Mirena Intrauterine Device (IUD)

Allison Westcott, MDAllison Westcott, MD

Women & Children’s Center

Despite all the commercials that tout the ill-effects of the Mirena IUD (intrauterine device), it still remains one of the most popular contraceptive choices in the United States. The Mirena IUD is a small plastic “T” that contains the hormone progesterone to prevent pregnancy and alleviate heavy periods.  It is inserted into the uterus at the doctor’s office (similar to a Pap smear).

Most side effects of the Mirena IUD (including the best one – no periods!) are a result of the hormones.  The device has a total of 52 mg levonorgestrel, which is slowly released at a rate of 20 mcg per day over five years; that’s about one-tenth of a birth control pill. The hormonal side effects also occur at a much lower rate than the birth control pills. And contrary to popular belief, excessive weight gain is uncommon.

Complications requiring the removal of the IUD are uncommon and the odds of it happening are less than one-thousandth. Most IUDs that are not in the correct position are removed right away in the office.  Some require a brief surgery for removal and do not leave any lasting damage or infertility.  In fact, the American Congress of Obstetricians and Gynecologists recommends a long term birth control, such as the IUD, because the risks and side effects are less than those associated with an unintended pregnancy.

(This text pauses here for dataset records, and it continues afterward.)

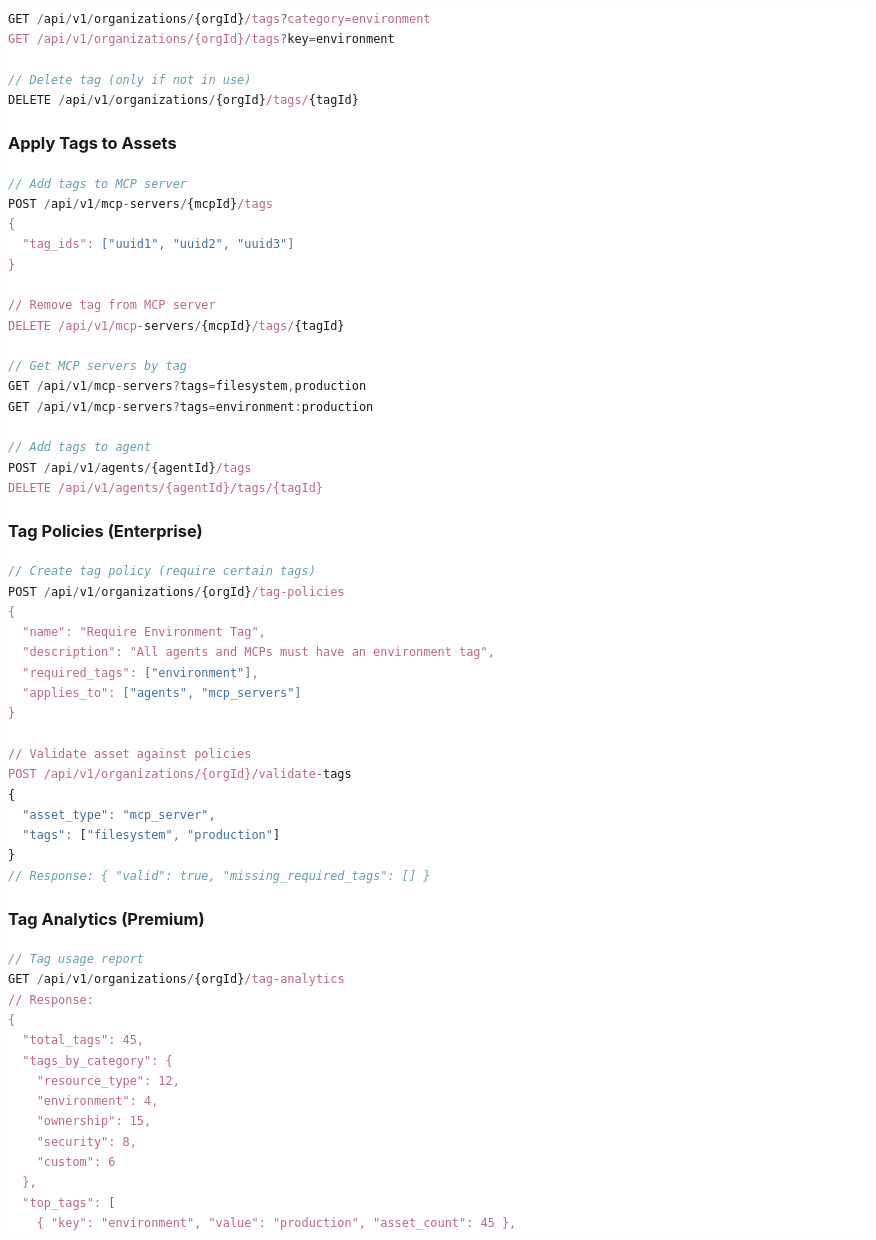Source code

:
 ```typescript
GET /api/v1/organizations/{orgId}/tags?category=environment
GET /api/v1/organizations/{orgId}/tags?key=environment

// Delete tag (only if not in use)
DELETE /api/v1/organizations/{orgId}/tags/{tagId}
```

### Apply Tags to Assets
```typescript
// Add tags to MCP server
POST /api/v1/mcp-servers/{mcpId}/tags
{
  "tag_ids": ["uuid1", "uuid2", "uuid3"]
}

// Remove tag from MCP server
DELETE /api/v1/mcp-servers/{mcpId}/tags/{tagId}

// Get MCP servers by tag
GET /api/v1/mcp-servers?tags=filesystem,production
GET /api/v1/mcp-servers?tags=environment:production

// Add tags to agent
POST /api/v1/agents/{agentId}/tags
DELETE /api/v1/agents/{agentId}/tags/{tagId}
```

### Tag Policies (Enterprise)
```typescript
// Create tag policy (require certain tags)
POST /api/v1/organizations/{orgId}/tag-policies
{
  "name": "Require Environment Tag",
  "description": "All agents and MCPs must have an environment tag",
  "required_tags": ["environment"],
  "applies_to": ["agents", "mcp_servers"]
}

// Validate asset against policies
POST /api/v1/organizations/{orgId}/validate-tags
{
  "asset_type": "mcp_server",
  "tags": ["filesystem", "production"]
}
// Response: { "valid": true, "missing_required_tags": [] }
```

### Tag Analytics (Premium)
```typescript
// Tag usage report
GET /api/v1/organizations/{orgId}/tag-analytics
// Response:
{
  "total_tags": 45,
  "tags_by_category": {
    "resource_type": 12,
    "environment": 4,
    "ownership": 15,
    "security": 8,
    "custom": 6
  },
  "top_tags": [
    { "key": "environment", "value": "production", "asset_count": 45 },
```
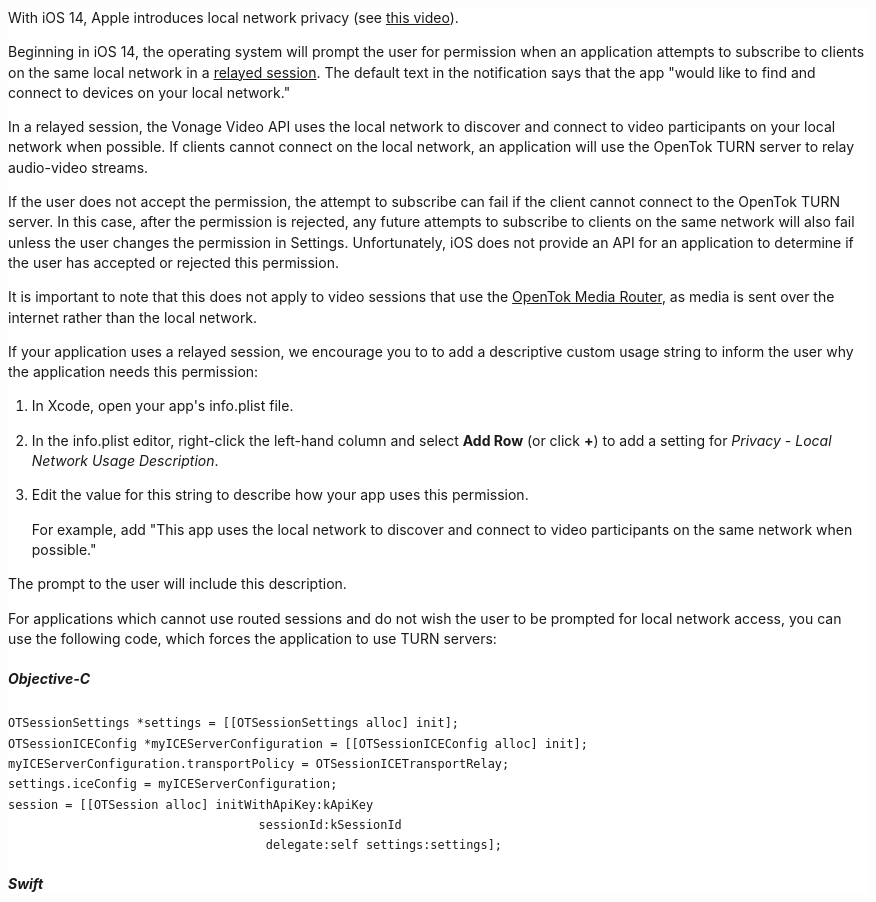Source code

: With iOS 14, Apple introduces local network privacy (see
[this video](https://developer.apple.com/videos/play/wwdc2020/10110)).

Beginning in iOS 14, the operating system will prompt the user for permission
when an application attempts to subscribe to clients on the same local network
in a [relayed session](https://tokbox.com/developer/guides/create-session/#media-mode).
The default text in the notification says that the app "would like to find and connect
to devices on your local network."

In a relayed session, the Vonage Video API uses the local network to discover
and connect to video participants on your local network when possible. If clients
cannot connect on the local network, an application will use the OpenTok
TURN server to relay audio-video streams.

If the user does not accept the permission, the attempt to subscribe can fail
if the client cannot connect to the OpenTok TURN server. In this case,
after the permission is rejected, any future attempts to subscribe to clients on
the same network will also fail unless the user changes the permission in Settings.
Unfortunately, iOS does not provide an API for an application to determine if
the user has accepted or rejected this permission.

It is important to note that this does not apply to video sessions that use the
[OpenTok Media Router](https://tokbox.com/developer/guides/create-session/#media-mode),
as media is sent over the internet rather than the local network.

If your application uses a relayed session, we encourage you to to add a descriptive
custom usage string to inform the user why the application needs this permission:

1. In Xcode, open your app's info.plist file.

2. In the info.plist editor, right-click the left-hand column and select **Add Row**
   (or click **+**) to add a setting for *Privacy - Local Network Usage Description*.

3. Edit the value for this string to describe how your app uses this permission.

   For example, add "This app uses the local network to discover and connect to
   video participants on the same network when possible."

The prompt to the user will include this description.

For applications which cannot use routed sessions and do not wish the user
to be prompted for local network access, you can use the following code, which forces
the application to use TURN servers:

##### Objective-C

```
OTSessionSettings *settings = [[OTSessionSettings alloc] init];
OTSessionICEConfig *myICEServerConfiguration = [[OTSessionICEConfig alloc] init];
myICEServerConfiguration.transportPolicy = OTSessionICETransportRelay;
settings.iceConfig = myICEServerConfiguration;
session = [[OTSession alloc] initWithApiKey:kApiKey
                                   sessionId:kSessionId
                                    delegate:self settings:settings];
```

##### Swift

There are many types of birth control, and many are long-term.  These include the Mirena IUD, Paragard IUD (no hormone), Skyla IUD (“mini IUD”) and Nexplanon (arm implant).  Once implanted, these will last 3-10 years, are reversible, have little or no hormones with minimal side effects and can be inserted easily at your doctor’s office.  Most insurances cover these methods, and the best part is you don’t have to remember your pill each day!

Pregnancy with the IUD in is rare (about 6/1000). This is a similar failure rate to having your tubes tied. In most cases, the IUD is able to be removed early in pregnancy.  Rarely is it associated with a miscarriage or tubal pregnancy.  Occasionally, it sits in place while a normal pregnancy develops and is taken out after delivery.   

The Mirena IUD is a great choice of birth control method for many women. It can also serve as a low-risk therapy for heavy periods.  No wonder it is a popular birth control method! If you have further questions or are interested in learning more about your birth control options, have a talk with your doctor.